Sonny was the owner of a pretty nice wagon to carry our cargo of assorted drinks, which we offered with ice. We made a little money, but we had a lot of fun.
We pulled the wagon to downtown Social Circle and set up in front of what once was a furniture store. The business owners didn’t see us as much of a threat, because no one said anything.
I convinced my dad that my business would greatly improve if I had one of those change dispensers. They were the kind worn by guys who worked at full-service gas stations. At this point, some of you are realizing you’ve probably never seen a full-service gas station. This is a history lesson.
In that great and ancient time, there were stations where a guy would come bounding out the second you pulled in and would pump your gas, check your oil and tires and wash your windshield.
A lot of gas station attendants carried a big wad of money in their shirt pocket.
On their belt was the shiny chrome change machine. It had slots for quarters, nickels, dimes and pennies. A thumb click of the levers would dispense the right amount of change. No calculators were needed, because you could figure it in your head.

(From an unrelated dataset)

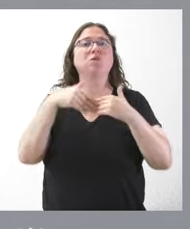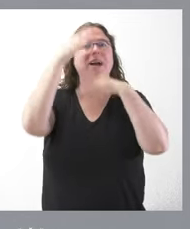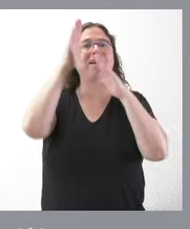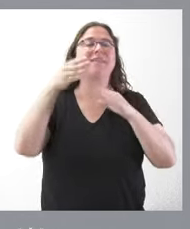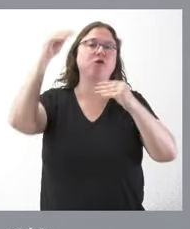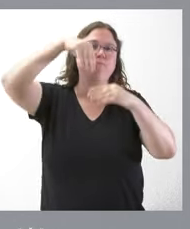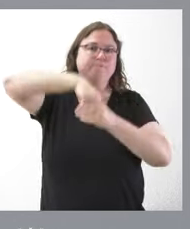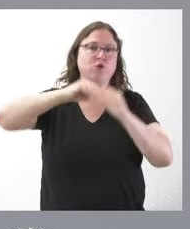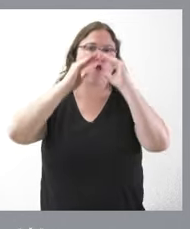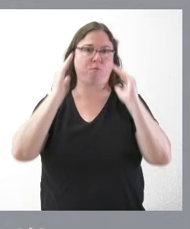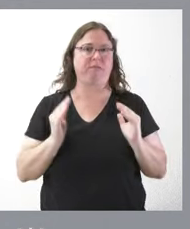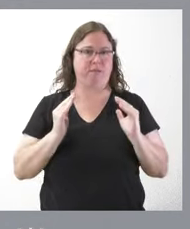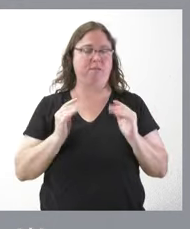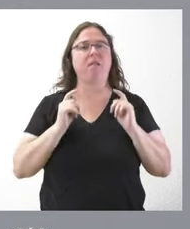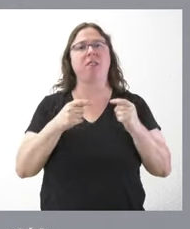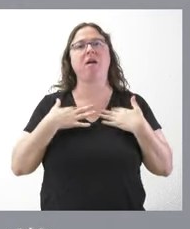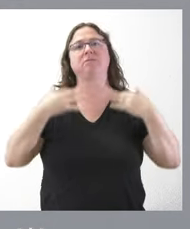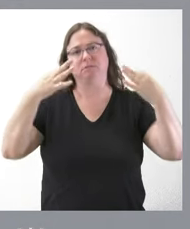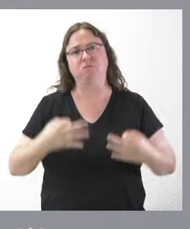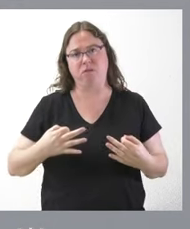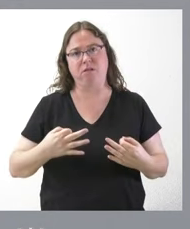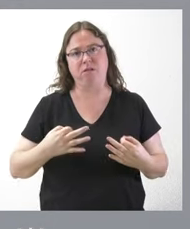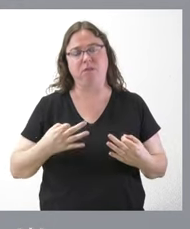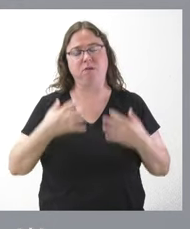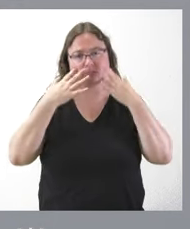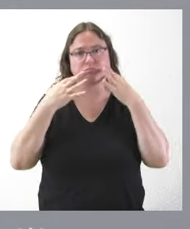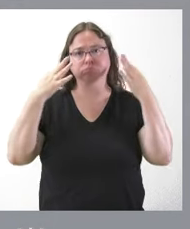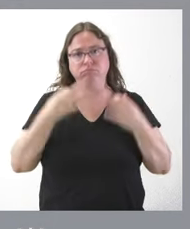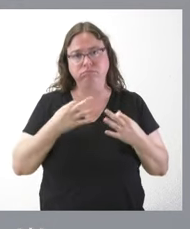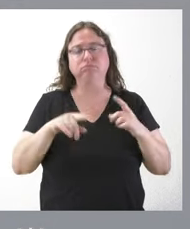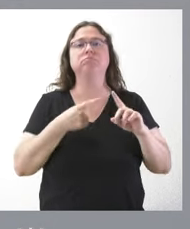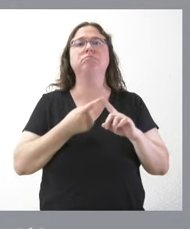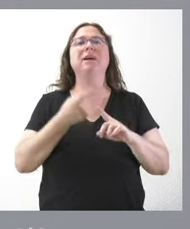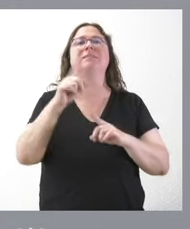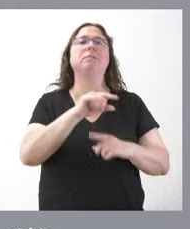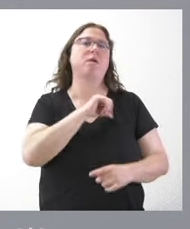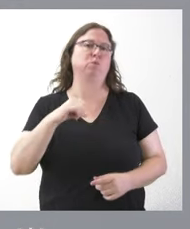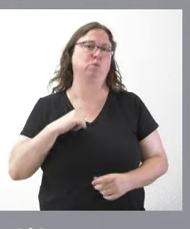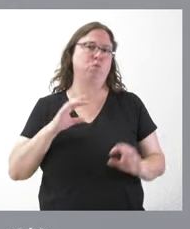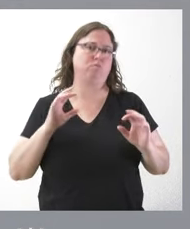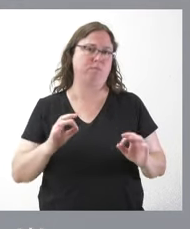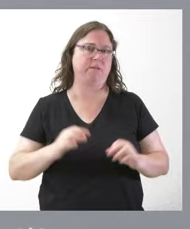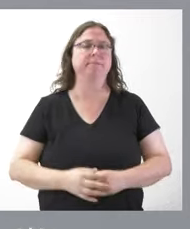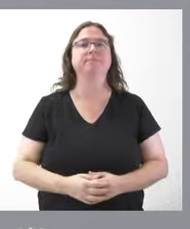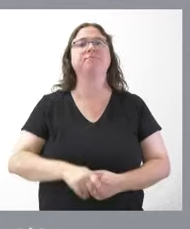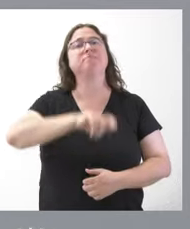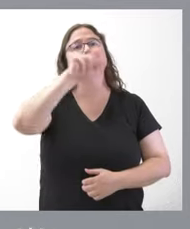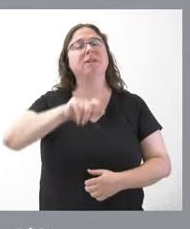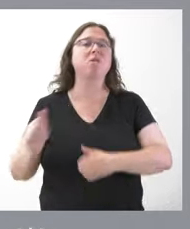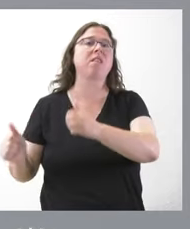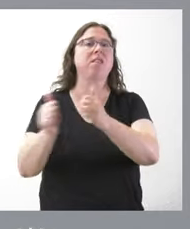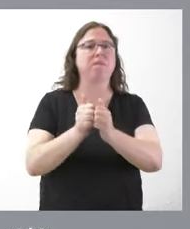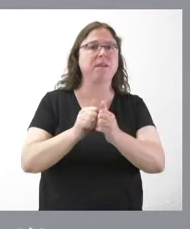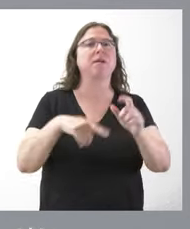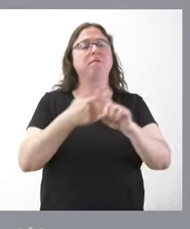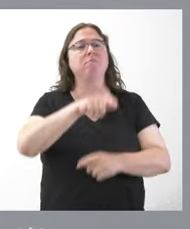domiciliaria y, por tanto, garantiza su seguridad y garantiza también la autonomía de las mismas personas dependientes y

I felt very proud with my change machine, although most of our customers had correct change. Sometimes, they would give us a dime for their nickel purchase and tell us to keep the change. While I appreciated the noble gesture, I was looking for an opportunity to click out a nickel from this mechanical marvel I was wearing.
We were 10 or 11 when we entered our business venture. We didn’t worry about some stranger bothering us. We set up shop on our own and were perfectly fine. That’s the part of this that makes me kind of sad.
My niece, who is about to turn 8, is visiting with us. When we allow her to walk two doors up to my in-laws’ home, we call as she is walking out the door and then someone calls to tell us she has arrived safely.
We live in a world of paranoia. We’re scared of one another and sometimes that’s deserved. Our houses and cars are now equipped with alarm systems.
We lock the door the very second we enter the house or car.
I think the downside of my dream of a trip in the WABAC machine, is I wouldn’t want to come back.